There are lots of reasons to pack your bags and run away to work. Whether it’s a breakup or a rough patch, avoiding plans or sneaking in some solo self-care time, or fleeing winter in New England, it’s all valid. We call vacations “getaways” and, happily, that’s what work can provide for flight attendants—the means to get away, for a spell, when we need to. It’s a colossal mental health boost, and it’s become one of my favorite perks of the job.
My heart’s not broken. It’s all in one piece, beating as ever; zig-zags and swirled scars from decades of beautiful, difficult love stories. But even in the healthiest place there’s reason to go. A boring work schedule. House projects stealing all your money. I’m on hiatus from vacation while my bank accounts recover from the big adventures of last fall (and winter and spring.) I decided, in the meantime, that work could be my outlet. Next month, I’ll layover in Aruba and Portland and Salt Lake, New York City and San Diego. If I can’t afford to travel, then work will pay my fare. Great escapes, all lined up, and full of great crews, too.
And when work gets hard, because let’s not be too romantic here, it always does, I’ll plan another kind of escape. I’ll stay home for days—sweats, pajamas, yoga pants my new uniform. I’ll be curled up on a rocking chair, sipping iced coffee, listening to wind chimes and watching the soft green of pine trees sway. I’ll take in some of my favorite New England hikes or beaches. I’ll spend time with family and I’ll snuggle cats and dogs, feeling, if not understood, then wholly accepted.
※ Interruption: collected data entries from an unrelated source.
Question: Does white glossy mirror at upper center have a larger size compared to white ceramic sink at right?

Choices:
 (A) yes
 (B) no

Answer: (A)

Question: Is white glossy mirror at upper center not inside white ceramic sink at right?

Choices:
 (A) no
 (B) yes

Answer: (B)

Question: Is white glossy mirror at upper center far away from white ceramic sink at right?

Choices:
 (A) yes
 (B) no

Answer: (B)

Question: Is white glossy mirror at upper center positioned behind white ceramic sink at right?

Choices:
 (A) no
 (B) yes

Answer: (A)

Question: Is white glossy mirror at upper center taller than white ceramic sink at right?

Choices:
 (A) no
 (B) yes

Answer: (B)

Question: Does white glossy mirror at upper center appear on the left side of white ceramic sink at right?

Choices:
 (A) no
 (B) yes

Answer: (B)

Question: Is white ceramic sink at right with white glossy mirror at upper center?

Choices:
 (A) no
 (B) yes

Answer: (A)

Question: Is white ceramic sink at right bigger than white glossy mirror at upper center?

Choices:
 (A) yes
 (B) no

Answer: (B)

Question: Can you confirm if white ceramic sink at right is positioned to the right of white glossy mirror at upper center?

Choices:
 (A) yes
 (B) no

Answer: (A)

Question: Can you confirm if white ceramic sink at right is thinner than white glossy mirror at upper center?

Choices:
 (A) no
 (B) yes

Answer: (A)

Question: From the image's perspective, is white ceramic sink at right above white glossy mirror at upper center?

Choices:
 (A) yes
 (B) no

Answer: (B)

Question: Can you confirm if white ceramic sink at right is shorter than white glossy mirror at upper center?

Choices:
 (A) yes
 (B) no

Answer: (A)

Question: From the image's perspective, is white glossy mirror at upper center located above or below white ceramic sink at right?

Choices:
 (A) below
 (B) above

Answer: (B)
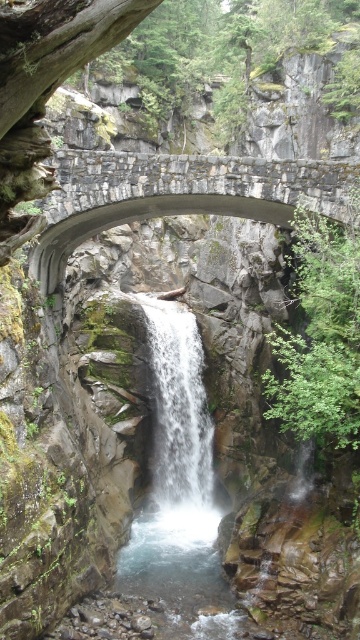
You are a hiker planning to cross the canyon using the rustic stone bridge at center. There is also white frothy water at center below the bridge. Can you estimate if the bridge is wide enough to allow you to walk across safely without stepping onto the white frothy water?

The rustic stone bridge at center is wider than the white frothy water at center, so it is safe to walk across the rustic stone bridge at center without stepping onto the white frothy water.

You are standing at the base of the canyon looking up at the stone bridge and waterfall. There are two points marked on the bridge structure. Which point, point (308, 202) or point (164, 444), is closer to your current position?

Point (308, 202) is closer to the camera than point (164, 444), so it is closer to your current position.

You are a hiker planning to cross the rustic stone bridge at center. There is a white frothy water at center below it. If you drop a rock from the bridge, how far will it fall before hitting the water?

The rustic stone bridge at center and white frothy water at center are 23.70 meters apart, so the rock will fall 23.70 meters before hitting the water.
I’ll enjoy it just as much.
I never said one life was better, I’m just lucky to have them both.
It's a good life. (Both of them.)
I’d love to hear from the non-aviation folks out there. What is your great escape when you need to get away? When life is hard, or boring, or you just need a break? Do you work longer hours when things are tough at home? Mosey down the aisles of Target, sniffing candles and considering this year’s swimsuit selection? Have you built little escapes into your routine—an in-person book club, a monthly outing with friends—something you can rely on to take you to a new place, mentally, if not physically?
I’d also love to hear from other flight attendants. Tell us about how you’ve used work as an escape. DEEPLY PERSONAL STORIES ONLY! Jk, whatever you’re comfy telling we’d love to hear. I really just want my own conjecture backed up by other anecdotes.
Thanks in advance to anyone who leaves comments below. It quite literally makes my day to see them, and this escape business is something I’m super interested in. If you’re shy, that’s okay, thanks for stopping by anyway. I hope you’ll come back.
I hope you’ll all come back. Use this blog as an escape from productivity, if you’d be so inclined. Your bosses won’t mind, or won’t know, and we can feel even more like besties than we already do.
For now I’ll bid you adieu. With warm wishes for the kind of week no one would ever want to escape.